Material and Methods

For this study, we used the planning CT scans of 16 EC patients, who were treated with proton nCRT between April and July 2022 and who provided informed consent for the use of their data. The target dose was escalated from 41.4 Gy (current standard) to a total dose of 50.4 Gy by re-scaling the original clinical treatment plan.

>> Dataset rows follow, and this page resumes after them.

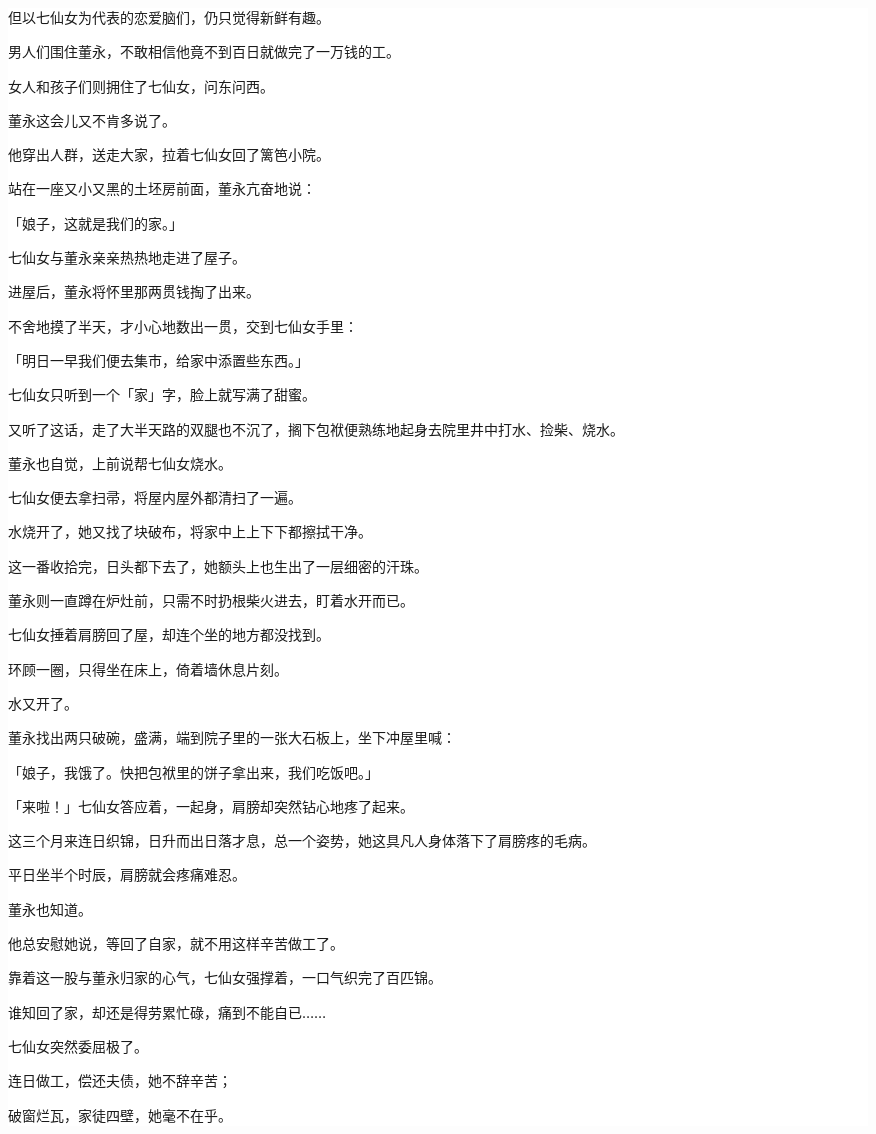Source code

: 但以七仙女为代表的恋爱脑们，仍只觉得新鲜有趣。

男⼈们围住董永，不敢相信他竟不到百日就做完了⼀万钱的工。

女⼈和孩子们则拥住了七仙女，问东问西。

董永这会儿又不肯多说了。

他穿出⼈群，送走⼤家，拉着七仙女回了篱笆小院。

站在⼀座又小又黑的土坯房前面，董永亢奋地说：

「娘子，这就是我们的家。」

七仙女与董永亲亲热热地走进了屋子。

进屋后，董永将怀里那两贯钱掏了出来。

不舍地摸了半天，才小心地数出⼀贯，交到七仙女手里：

「明日⼀早我们便去集市，给家中添置些东西。」

七仙女只听到⼀个「家」字，脸上就写满了甜蜜。

又听了这话，走了⼤半天路的双腿也不沉了，搁下包袱便熟练地起身去院里井中打水、捡柴、烧水。

董永也自觉，上前说帮七仙女烧水。

七仙女便去拿扫帚，将屋内屋外都清扫了⼀遍。

水烧开了，她又找了块破布，将家中上上下下都擦拭干净。

这⼀番收拾完，日头都下去了，她额头上也⽣出了⼀层细密的汗珠。

董永则⼀直蹲在炉灶前，只需不时扔根柴火进去，盯着水开而已。

七仙女捶着肩膀回了屋，却连个坐的地方都没找到。

环顾⼀圈，只得坐在床上，倚着墙休息片刻。

水又开了。

董永找出两只破碗，盛满，端到院子里的⼀张⼤石板上，坐下冲屋里喊：

「娘子，我饿了。快把包袱里的饼子拿出来，我们吃饭吧。」

「来啦！」七仙女答应着，⼀起身，肩膀却突然钻心地疼了起来。

这三个月来连日织锦，日升而出日落才息，总⼀个姿势，她这具凡⼈身体落下了肩膀疼的毛病。

平日坐半个时辰，肩膀就会疼痛难忍。

董永也知道。

他总安慰她说，等回了自家，就不用这样辛苦做工了。

靠着这⼀股与董永归家的心气，七仙女强撑着，⼀口气织完了百匹锦。

谁知回了家，却还是得劳累忙碌，痛到不能自已……

七仙女突然委屈极了。

连日做工，偿还夫债，她不辞辛苦；

破窗烂瓦，家徒四壁，她毫不在乎。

We investigated the impact of dose escalation on OARs dose for both the proton (IMPT) and the back-up photon (VMAT) plans, and differences in OARs dose were tested using the Wilcoxon signed rank test.

Results

For both PhRT and PRT, the OARs dose increased significantly by escalating the dose to the target. In the escalated PhRT plans, the mean heart dose (MHD) and Lung V5 exceeded the constraints in 6 (37.5%) and 4 (25%) patients. None of the escalated PRT plans exceeded the normal tissue constraints. Only the left kidney dose was relatively high in 3 patients (mean 10-17 Gy). The absolute differences in OARs dose between the escalated and standard treatment plans were significantly higher in the PhRT plans as compared to the PRT plans. The MHD increased on average by 4.3 Gy, while in PRT the increase was only 1.9 Gy on average (Table 1). Moreover, the mean dose to heart and lungs remained significantly lower in the escalated proton plans compared to the non-escalated photon plans.


Conclusion

From a dosimetric point of view, it seems feasible to escalate the dose to the target from 41.4 Gy to 50.4 Gy using PRT. In the escalated PRT plans, the MHD and MLD dose remained on average significantly lower than the current standard PhRT plans and did not exceed any OARs constraints. Re-optimisation of the escalated treatment plans might reduce the OARs dose slightly. However, in PhRT the optimisation is restricted by the relatively high heart- and lung dose and its constraints.